[DIRECTIONS FOR THIS TASK] Apart from the images, every record here needs to be copied exactly.

====== SOURCE MATERIAL

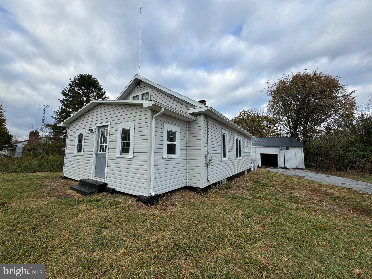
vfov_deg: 85.7
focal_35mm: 14
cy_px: 140
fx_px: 150
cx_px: 186
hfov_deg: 102.1
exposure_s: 1/681
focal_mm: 2.22
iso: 40
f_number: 2.2
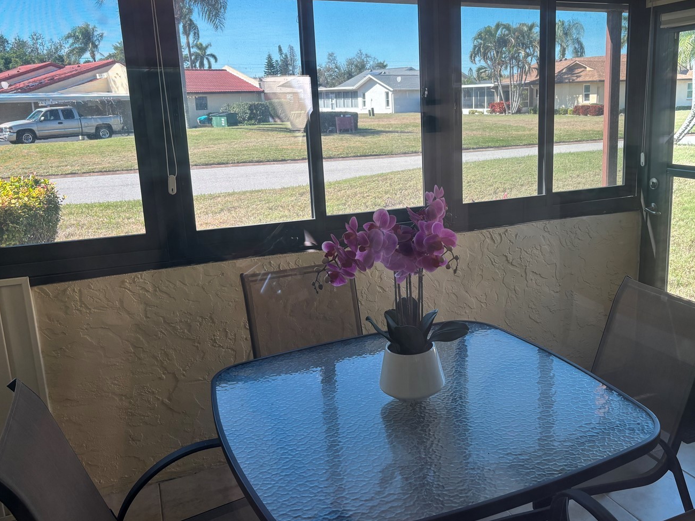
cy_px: 243
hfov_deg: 56.4
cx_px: 418
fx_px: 642
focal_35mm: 32
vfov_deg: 44.1
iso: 50
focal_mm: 5.96
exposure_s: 1/120
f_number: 1.6
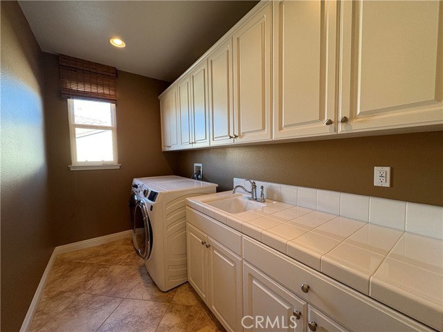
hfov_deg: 102.1
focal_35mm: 14
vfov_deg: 85.7
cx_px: 222
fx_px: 179
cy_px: 166
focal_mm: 2.22
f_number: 2.2
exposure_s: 1/60
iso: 160
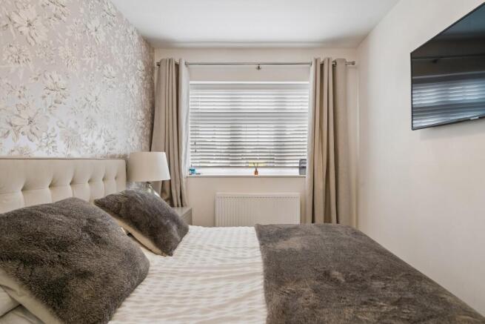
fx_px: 216
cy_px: 162
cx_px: 242
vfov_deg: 73.8
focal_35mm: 16
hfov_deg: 96.7
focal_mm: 16
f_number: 9
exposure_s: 1/40
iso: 320
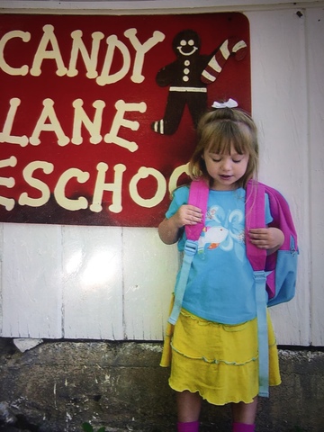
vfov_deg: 61.7
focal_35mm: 29
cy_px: 216
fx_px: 362
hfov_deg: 48.2
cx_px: 162
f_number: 2.2
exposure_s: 1/514
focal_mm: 4.15
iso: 32
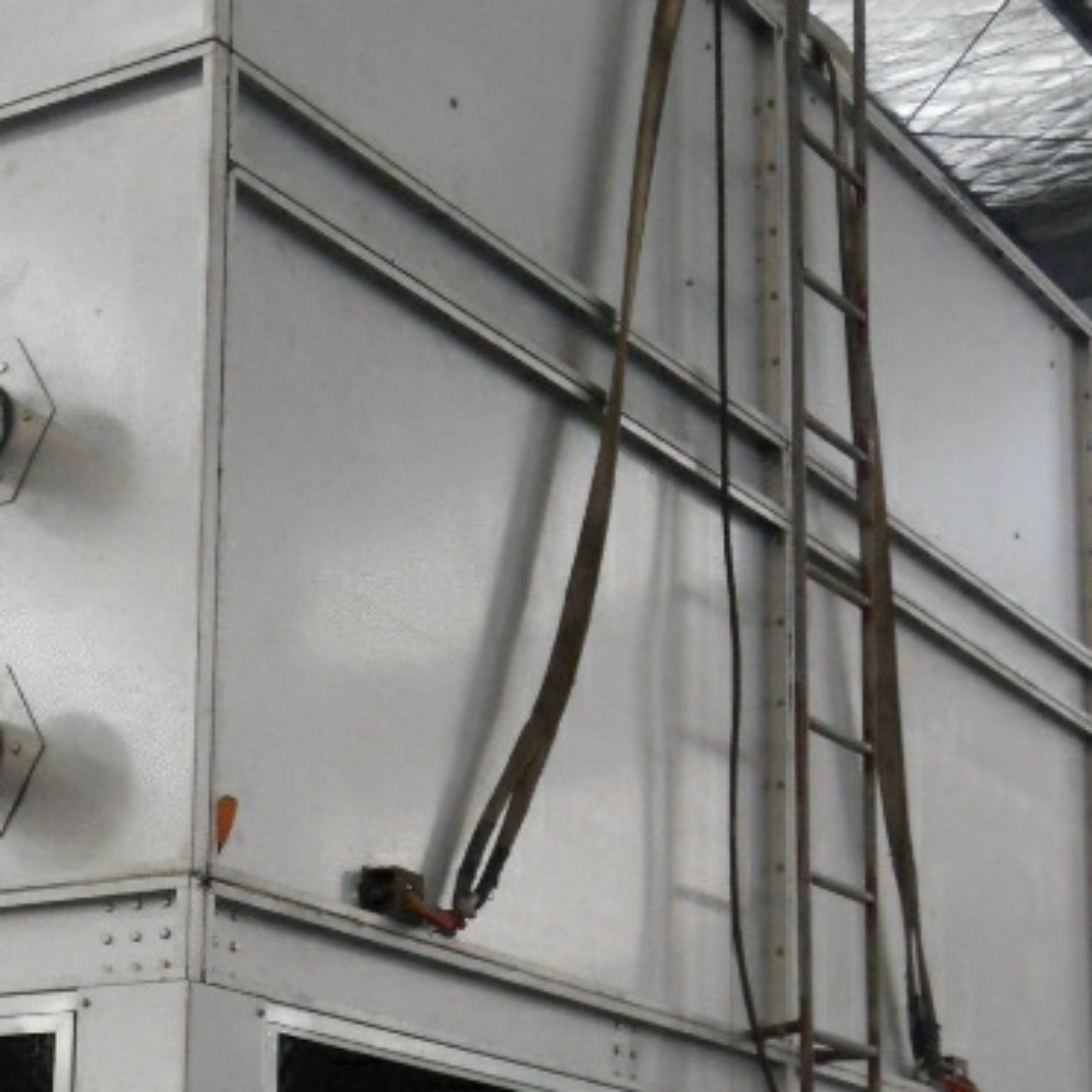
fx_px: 2784
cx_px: 121
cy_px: 877
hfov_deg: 21.7
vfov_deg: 21.9
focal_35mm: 78
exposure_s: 1/125
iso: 400
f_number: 2.8
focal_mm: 5.7
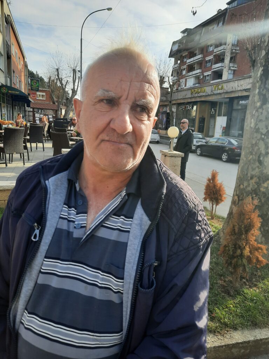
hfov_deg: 54.9
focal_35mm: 25
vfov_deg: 69.4
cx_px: 134
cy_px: 180
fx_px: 259
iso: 32
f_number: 2
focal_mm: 4.6
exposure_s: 1/431
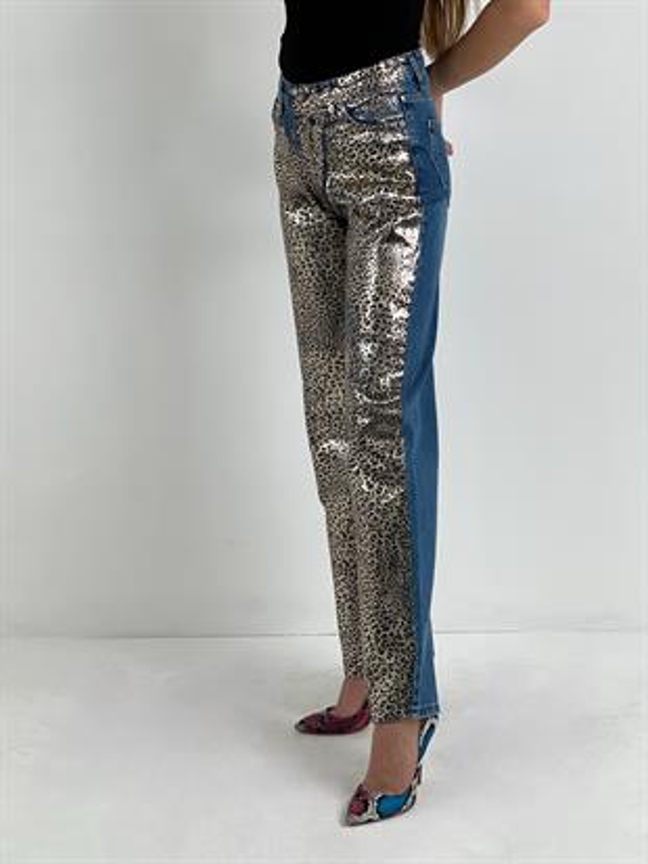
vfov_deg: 25.3
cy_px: 432
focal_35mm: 77
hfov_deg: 19.1
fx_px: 1921
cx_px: 324
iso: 50
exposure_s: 1/100
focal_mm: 9
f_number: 2.8
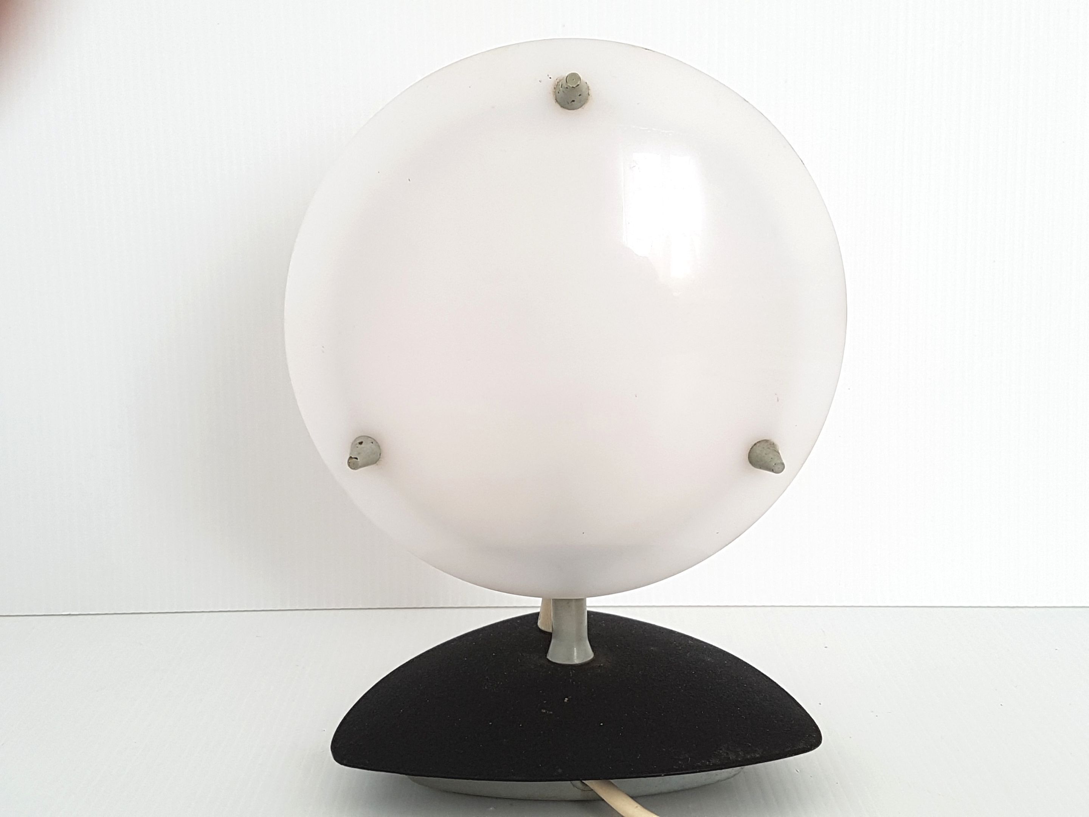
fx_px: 818
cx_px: 544
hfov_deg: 67.3
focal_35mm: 26
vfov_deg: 53.1
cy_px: 408
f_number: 1.7
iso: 50
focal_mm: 4.2
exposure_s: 1/101
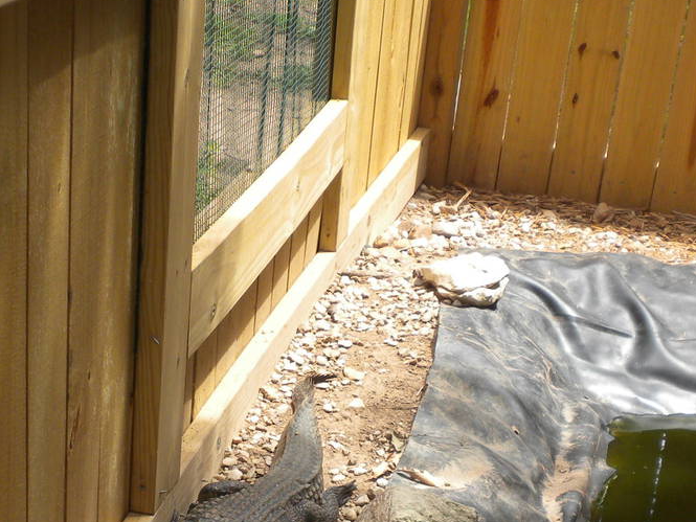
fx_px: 1790
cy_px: 495
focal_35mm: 89
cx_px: 267
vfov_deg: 16.3
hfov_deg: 22.0
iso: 64
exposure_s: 1/200
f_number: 3.5
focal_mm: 6.6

============

[EXPECTED ANSWER]
vfov_deg: 85.7
focal_35mm: 14
cy_px: 140
fx_px: 150
cx_px: 186
hfov_deg: 102.1
exposure_s: 1/681
focal_mm: 2.22
iso: 40
f_number: 2.2
cy_px: 243
hfov_deg: 56.4
cx_px: 418
fx_px: 642
focal_35mm: 32
vfov_deg: 44.1
iso: 50
focal_mm: 5.96
exposure_s: 1/120
f_number: 1.6
hfov_deg: 102.1
focal_35mm: 14
vfov_deg: 85.7
cx_px: 222
fx_px: 179
cy_px: 166
focal_mm: 2.22
f_number: 2.2
exposure_s: 1/60
iso: 160
fx_px: 216
cy_px: 162
cx_px: 242
vfov_deg: 73.8
focal_35mm: 16
hfov_deg: 96.7
focal_mm: 16
f_number: 9
exposure_s: 1/40
iso: 320
vfov_deg: 61.7
focal_35mm: 29
cy_px: 216
fx_px: 362
hfov_deg: 48.2
cx_px: 162
f_number: 2.2
exposure_s: 1/514
focal_mm: 4.15
iso: 32
fx_px: 2784
cx_px: 121
cy_px: 877
hfov_deg: 21.7
vfov_deg: 21.9
focal_35mm: 78
exposure_s: 1/125
iso: 400
f_number: 2.8
focal_mm: 5.7
hfov_deg: 54.9
focal_35mm: 25
vfov_deg: 69.4
cx_px: 134
cy_px: 180
fx_px: 259
iso: 32
f_number: 2
focal_mm: 4.6
exposure_s: 1/431
vfov_deg: 25.3
cy_px: 432
focal_35mm: 77
hfov_deg: 19.1
fx_px: 1921
cx_px: 324
iso: 50
exposure_s: 1/100
focal_mm: 9
f_number: 2.8
fx_px: 818
cx_px: 544
hfov_deg: 67.3
focal_35mm: 26
vfov_deg: 53.1
cy_px: 408
f_number: 1.7
iso: 50
focal_mm: 4.2
exposure_s: 1/101
fx_px: 1790
cy_px: 495
focal_35mm: 89
cx_px: 267
vfov_deg: 16.3
hfov_deg: 22.0
iso: 64
exposure_s: 1/200
f_number: 3.5
focal_mm: 6.6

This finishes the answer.